A Probabilistic Least-Mean-Squares Filter
Fernandez-Bes, Jesus, Elvira, Víctor, Van Vaerenbergh, Steven
We introduce a probabilistic approach to the LMS filter. By means of an efficient approximation, this approach provides an adaptable step-size LMS algorithm together with a measure of uncertainty about the estimation. In addition, the proposed approximation preserves the linear complexity of the standard LMS. Numerical results show the improved performance of the algorithm with respect to standard LMS and state-of-the-art algorithms with similar complexity. The goal of this work, therefore, is to open the door to bring some more Bayesian machine learning techniques to adaptive filtering.

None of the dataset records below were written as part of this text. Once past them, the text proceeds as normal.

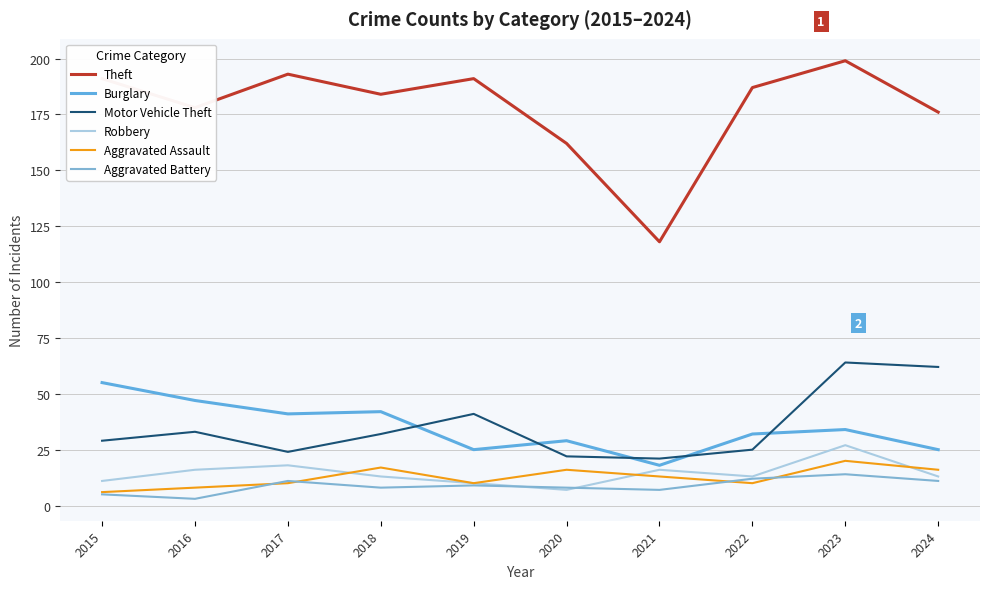

Rank the series by their maximum value, from lowest to highest.

Aggravated Battery, Aggravated Assault, Robbery, Burglary, Motor Vehicle Theft, Theft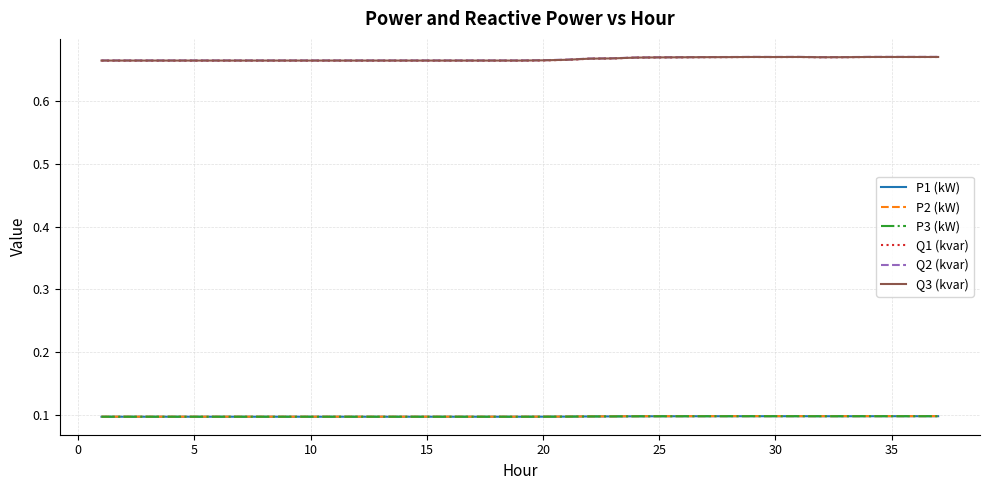

Which series has the widest spread of values?

Q1 (kvar)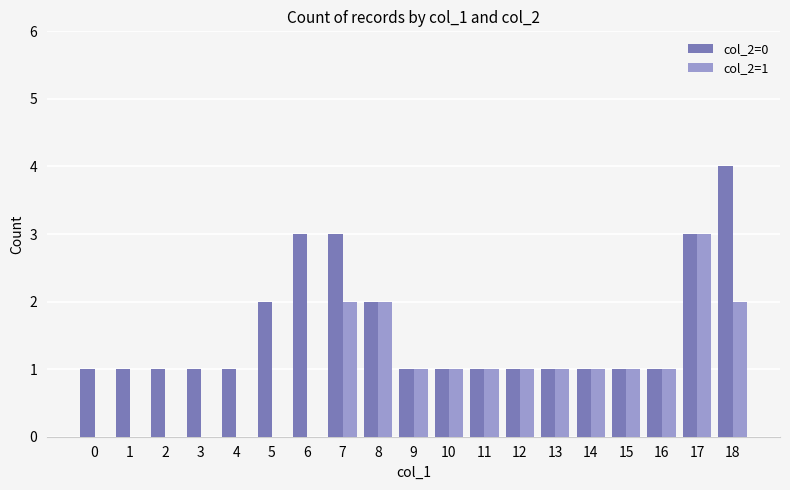

Reading right to left, list all the values displayed in this chart.

col_2=0: 4	3	1	1	1	1	1	1	1	1	2	3	3	2	1	1	1	1	1
col_2=1: 2	3	1	1	1	1	1	1	1	1	2	2	0	0	0	0	0	0	0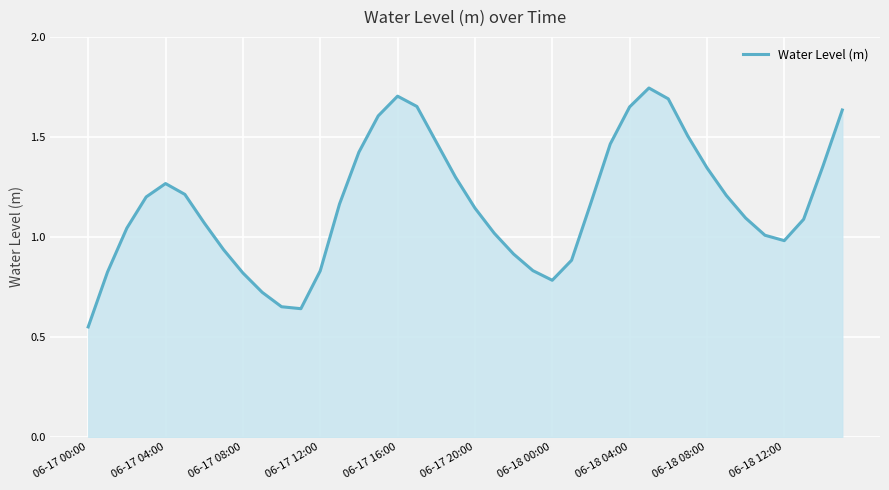

At which category does the chart reach its minimum across all series?

06-17 00:00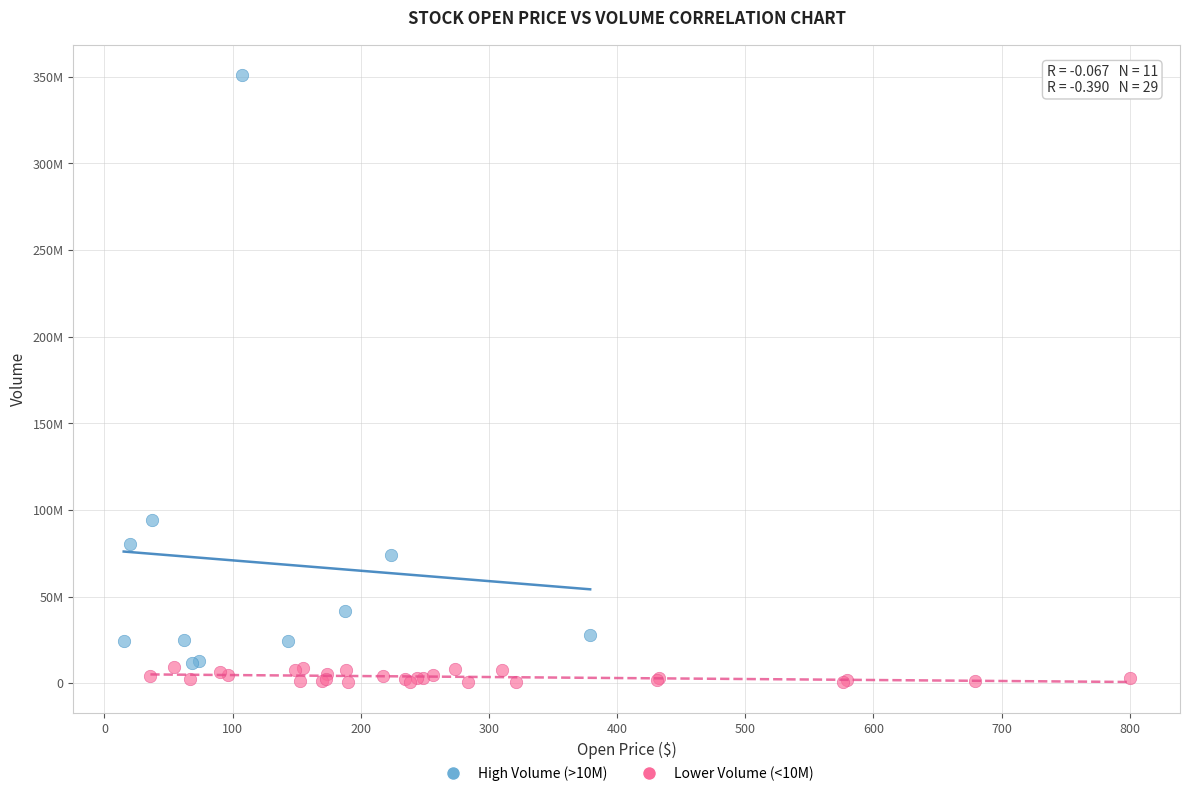

Which series has the widest spread of Y values?

High Volume (>10M)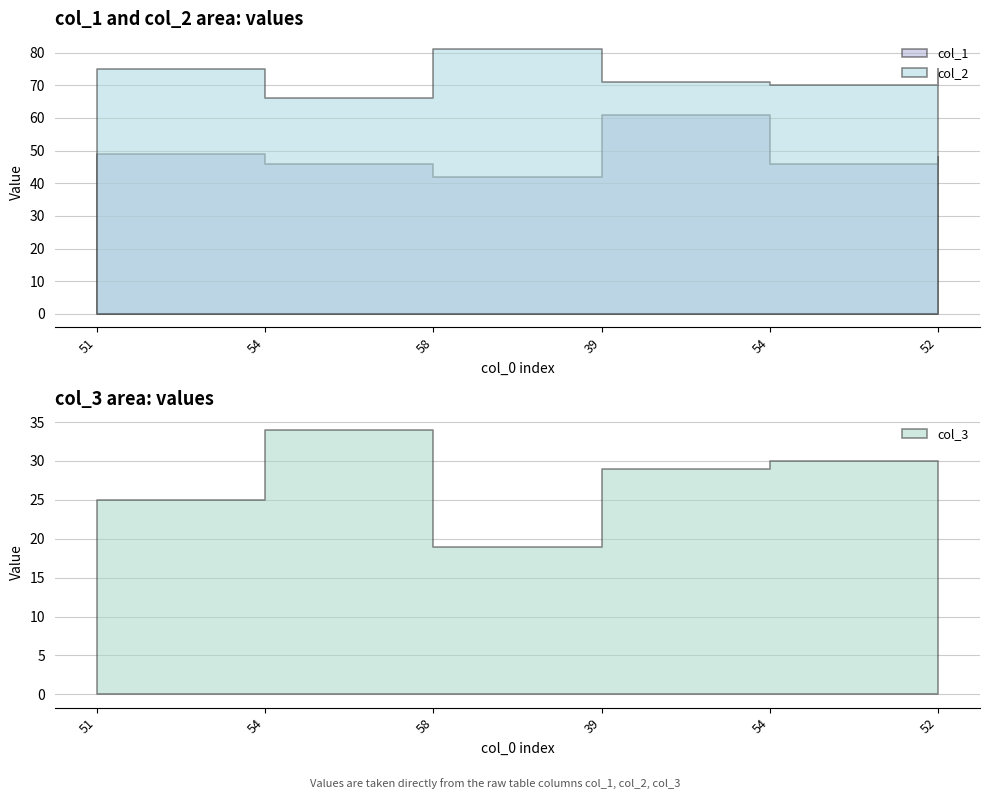

True or false: col_1 and col_2 intersect in this chart.

False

Bayesian Extensions of Kernel Least Mean Squares
Park, Il Memming, Seth, Sohan, Van Vaerenbergh, Steven
The kernel least mean squares (KLMS) algorithm is a computationally efficient nonlinear adaptive filtering method that "kernelizes" the celebrated (linear) least mean squares algorithm. We demonstrate that the least mean squares algorithm is closely related to the Kalman filtering, and thus, the KLMS can be interpreted as an approximate Bayesian filtering method. This allows us to systematically develop extensions of the KLMS by modifying the underlying state-space and observation models. The resulting extensions introduce many desirable properties such as "forgetting", and the ability to learn from discrete data, while retaining the computational simplicity and time complexity of the original algorithm.